**DIRECTIONS FOR THIS TASK**
The expected response is an exact repetition of every record, with images excluded.

**DATA FOR ANALYSIS**
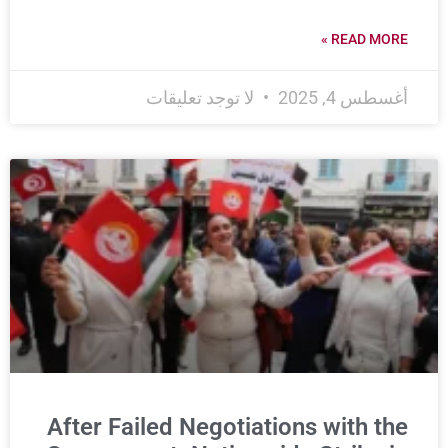
READ MORE »
أغسطس 4, 2025
لا توجد تعليقات
After Failed Negotiations with the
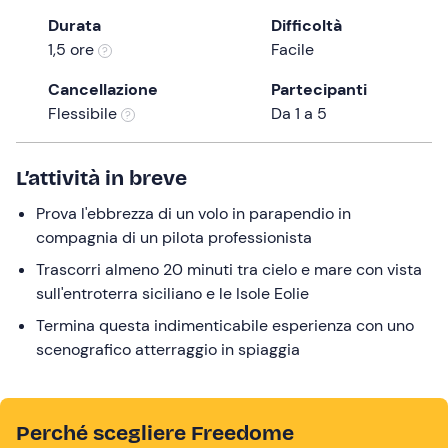
the
Durata
Difficoltà
question
1,5 ore
Facile
mark
Cancellazione
Partecipanti
key
Flessibile
Da 1 a 5
to
get
the
L’attività in breve
keyboard
Prova l'ebbrezza di un volo in parapendio in
shortcuts
compagnia di un pilota professionista
for
changing
Trascorri almeno 20 minuti tra cielo e mare con vista
dates.
sull'entroterra siciliano e le Isole Eolie
Termina questa indimenticabile esperienza con uno
scenografico atterraggio in spiaggia
Perché scegliere Freedome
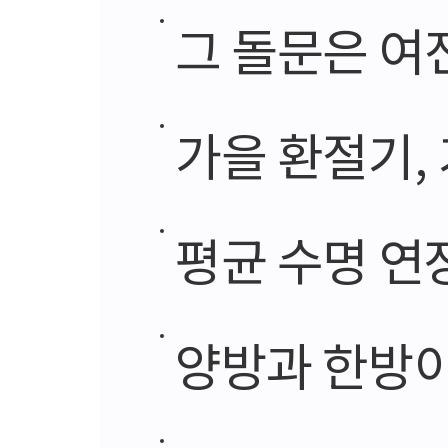
그 돌문은 여
가을 환절기,
평균 수명 연
양방과 한방이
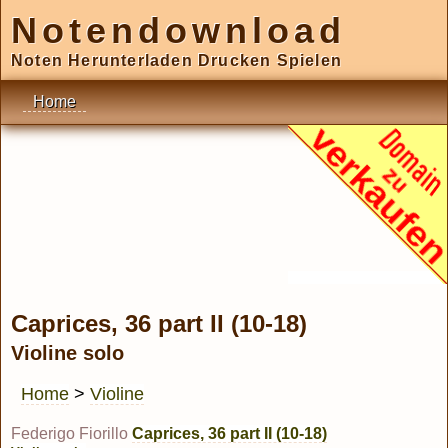
Notendownload
Noten Herunterladen Drucken Spielen
Home
Caprices, 36 part II (10-18)
Violine solo
Home
>
Violine
Federigo Fiorillo
Caprices, 36 part II (10-18)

**ANSWER TO THE EXERCISE**
READ MORE »
أغسطس 4, 2025
لا توجد تعليقات
After Failed Negotiations with the
the
Durata
Difficoltà
question
1,5 ore
Facile
mark
Cancellazione
Partecipanti
key
Flessibile
Da 1 a 5
to
get
the
L’attività in breve
keyboard
Prova l'ebbrezza di un volo in parapendio in
shortcuts
compagnia di un pilota professionista
for
changing
Trascorri almeno 20 minuti tra cielo e mare con vista
dates.
sull'entroterra siciliano e le Isole Eolie
Termina questa indimenticabile esperienza con uno
scenografico atterraggio in spiaggia
Perché scegliere Freedome
그 돌문은 여
가을 환절기,
평균 수명 연
양방과 한방이
Notendownload
Noten Herunterladen Drucken Spielen
Home
Caprices, 36 part II (10-18)
Violine solo
Home
>
Violine
Federigo Fiorillo
Caprices, 36 part II (10-18)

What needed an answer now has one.